I would recommend this book, but I don't know that it's as impressive as the reputation which precedes it.  It might be Morrison's most famous novel, but I think she wrote better books.  "Jazz" was one of these better books, and there may well be others.

2014年3月13日 星期四

"The Selfish Gene" by Richard Dawkins (1976/1989)



"An uneasy tension disturbs the heart of the selfish gene theory.  It is the tension between gene and individual body as fundamental agent of life.  On the one hand we have the beguiling image of independent DNA replicators, skipping like chamois, free and untrammeled down the generations, temporarily brought together in throwaway survival machines, immortal coils shuffling off an endless succession of mortal ones as they forge towards their separate eternities.  On the other hand we look at the individual bodies themselves and each one is obviously a coherent, integrated, immensely complicated machine, with a conspicuous unity of purpose."

Richard Dawkins is a well-known popular science writer, and also one of the most noted atheists of modern times.  His life as a public personality almost overshadows his work as a writer and scholar.  One of his other books, "The Blind Watchmaker," has guided many discussions on the role of religion in modern life.

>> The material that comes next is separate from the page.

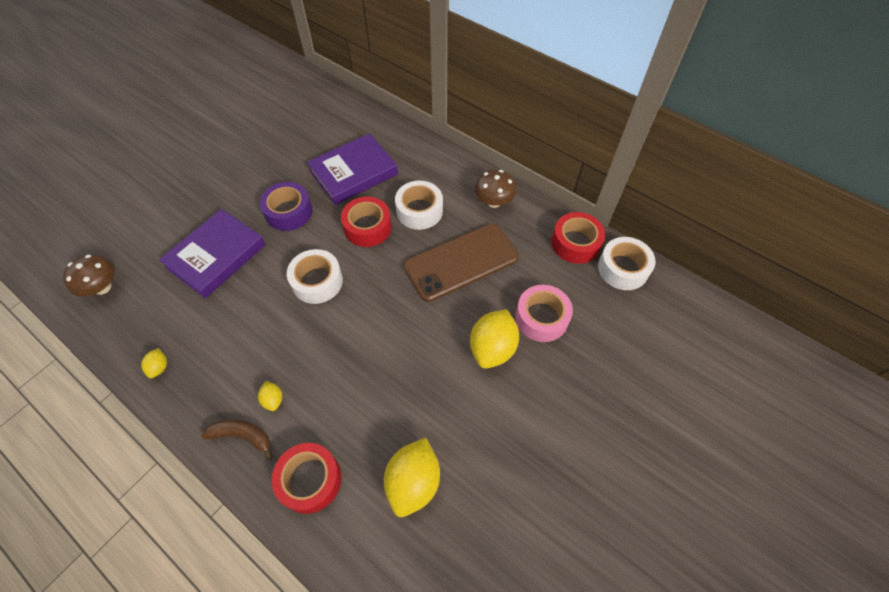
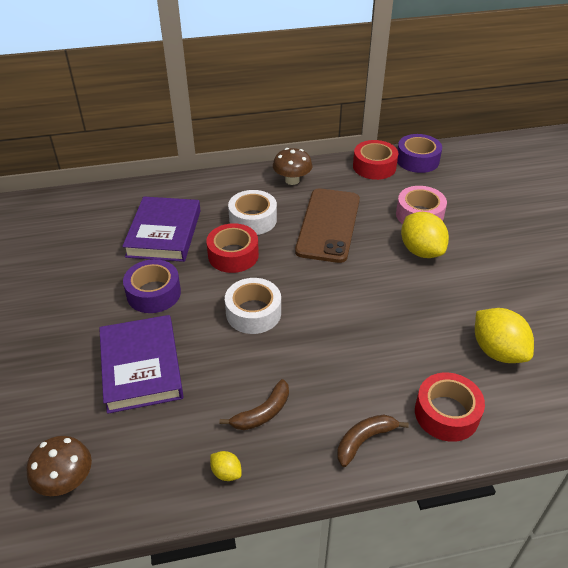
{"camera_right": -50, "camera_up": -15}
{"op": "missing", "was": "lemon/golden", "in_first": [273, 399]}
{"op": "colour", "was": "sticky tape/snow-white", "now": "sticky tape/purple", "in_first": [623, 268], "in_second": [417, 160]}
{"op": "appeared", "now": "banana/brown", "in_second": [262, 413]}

"The Selfish Gene," for the most part, steers clear of religious debate.  Instead it concerns itself with the role of the gene in evolutionary development, and the way in which many leading scientists have focused on the evolution of the individual organism (or group of organisms) at the expense of the true change agent - the gene.  Group selection, argues Dawkins, is most often a case of failing to see the trees for the forest, and to even talk of individual selection can be grossly misleading.  In Dawkins' account, one does not speak of the survival of a group or even of the survival of an individual organism, but rather of the survival of individual genes that are temporarily bound together within that organism.

I liked this book, even if Dawkins can be condescending at times.  I felt that he also takes some unnecessary jabs at religion, where using less controversial examples would have better served his arguments.  I didn't feel that the "faith vs. reason" argument had any place in this book, and it only alienates readers who would have otherwise learned a lot from this overview of evolutionary theory.  In the end I think the "faith vs. reason" argument is pointless, because the faithful invariably have reasons behind their faith, just as the reasonable have faith in their ability to reason.

But perhaps I digress - just as Dawkins digresses, on innumerable occasions in "The Selfish Gene."  In the course of the book he discusses genes as "replicators" and individual organisms as "vehicles" for these "replicators, the structure of genes and their arrangement within chromosomes and DNA, kin relationships as a reflection of gene survival strategies, tension between generations of individual organisms and how this contributes to gene survival, sexual relationships, group dynamics and altruism, a genetic theory of ideas (this part is fascinating), and the long reach of the phenotype (also fascinating).

Of all the topics listed above, I found the sections on sexual relationships to be the most interesting, followed by his theory of "memes" (ideas), and how the phenotype of a particular gene might extend well beyond the organism in which it inhabits.  Dawkins dwells on game theory a bit too much during one of the later chapters, and his chapter on "the gene machine" is slow going.

I could attempt to recapitulate some of his arguments here, but if you are interested you should probably just go out and buy the book.  The first few chapters are less than captivating, but the chapters near the end had my complete attention.  I'll probably read Dawkins' "The Extended Phenotype" when I get the chance.